(Beginning of Data supplied)
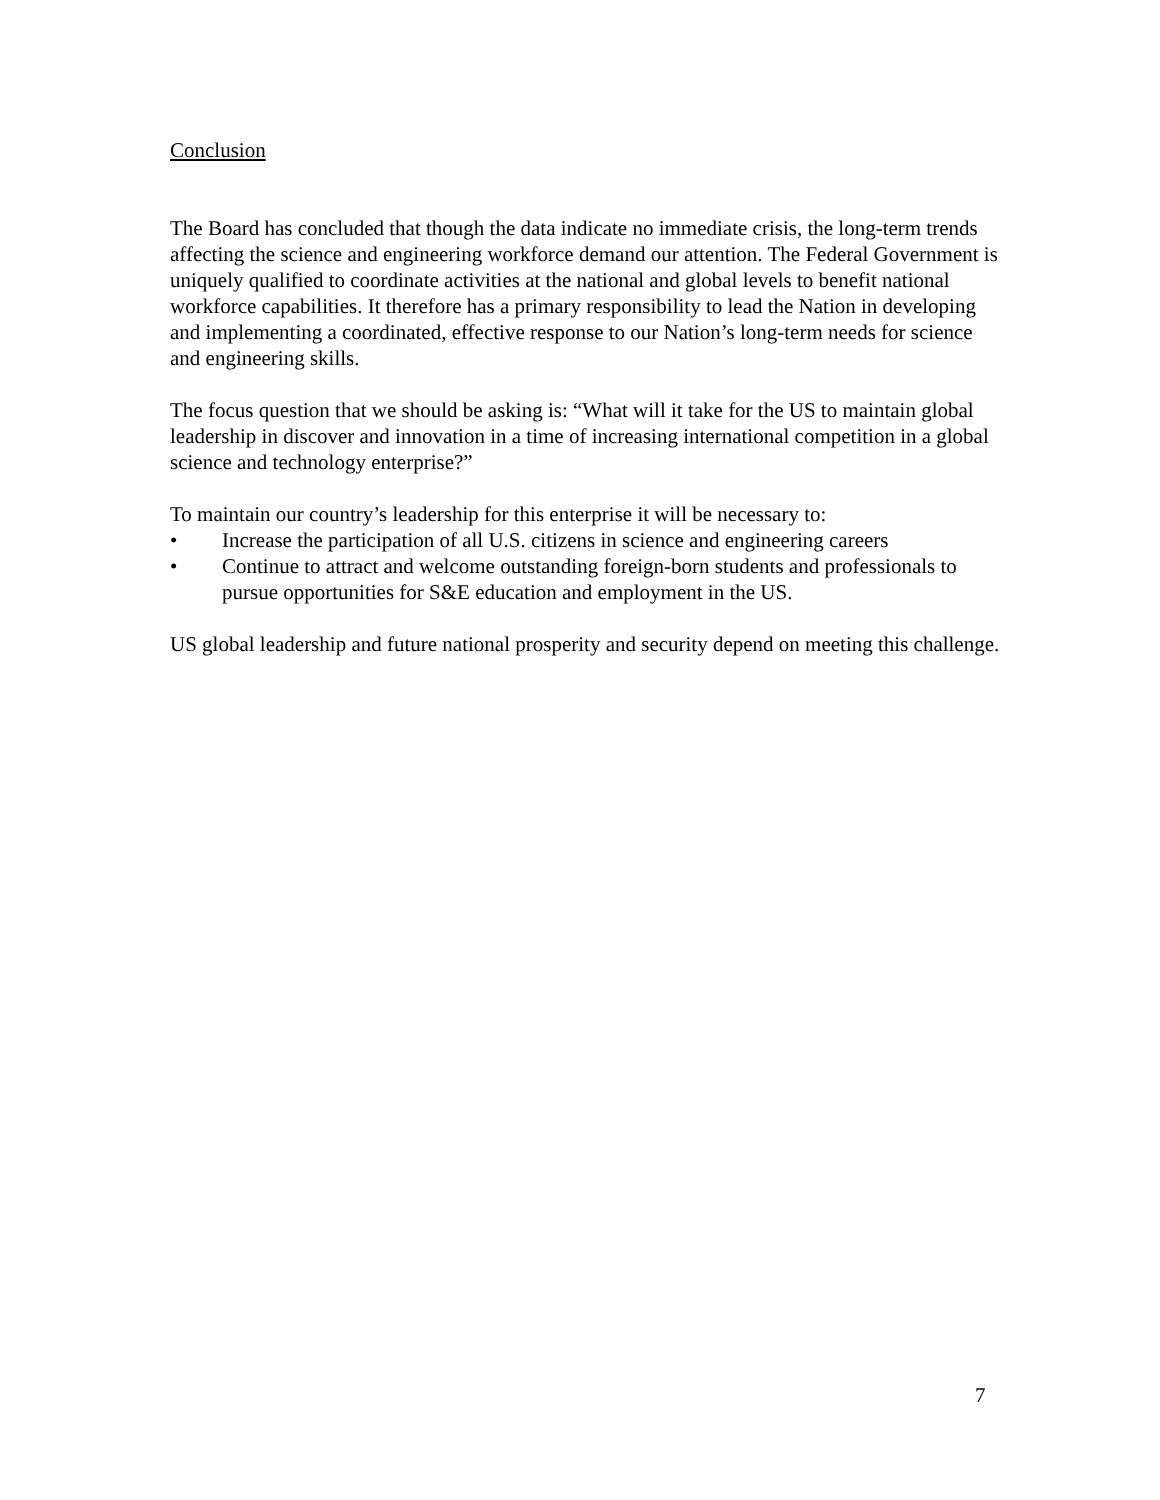Conclusion
The Board has concluded that though the data indicate no immediate crisis, the long-term trends affecting the science and engineering workforce demand our attention. The Federal Government is uniquely qualified to coordinate activities at the national and global levels to benefit national workforce capabilities. It therefore has a primary responsibility to lead the Nation in developing and implementing a coordinated, effective response to our Nation’s long-term needs for science and engineering skills.
The focus question that we should be asking is: “What will it take for the US to maintain global leadership in discover and innovation in a time of increasing international competition in a global science and technology enterprise?”
To maintain our country’s leadership for this enterprise it will be necessary to:
• Increase the participation of all U.S. citizens in science and engineering careers
• Continue to attract and welcome outstanding foreign-born students and professionals to pursue opportunities for S&E education and employment in the US.
US global leadership and future national prosperity and security depend on meeting this challenge.
7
(End of Data supplied)
_Work task_
Report, from the entries above, each line where "enterprise" is found.

_Result of the task_
The focus question that we should be asking is: “What will it take for the US to maintain global leadership in discover and innovation in a time of increasing international competition in a global science and technology enterprise?”
To maintain our country’s leadership for this enterprise it will be necessary to:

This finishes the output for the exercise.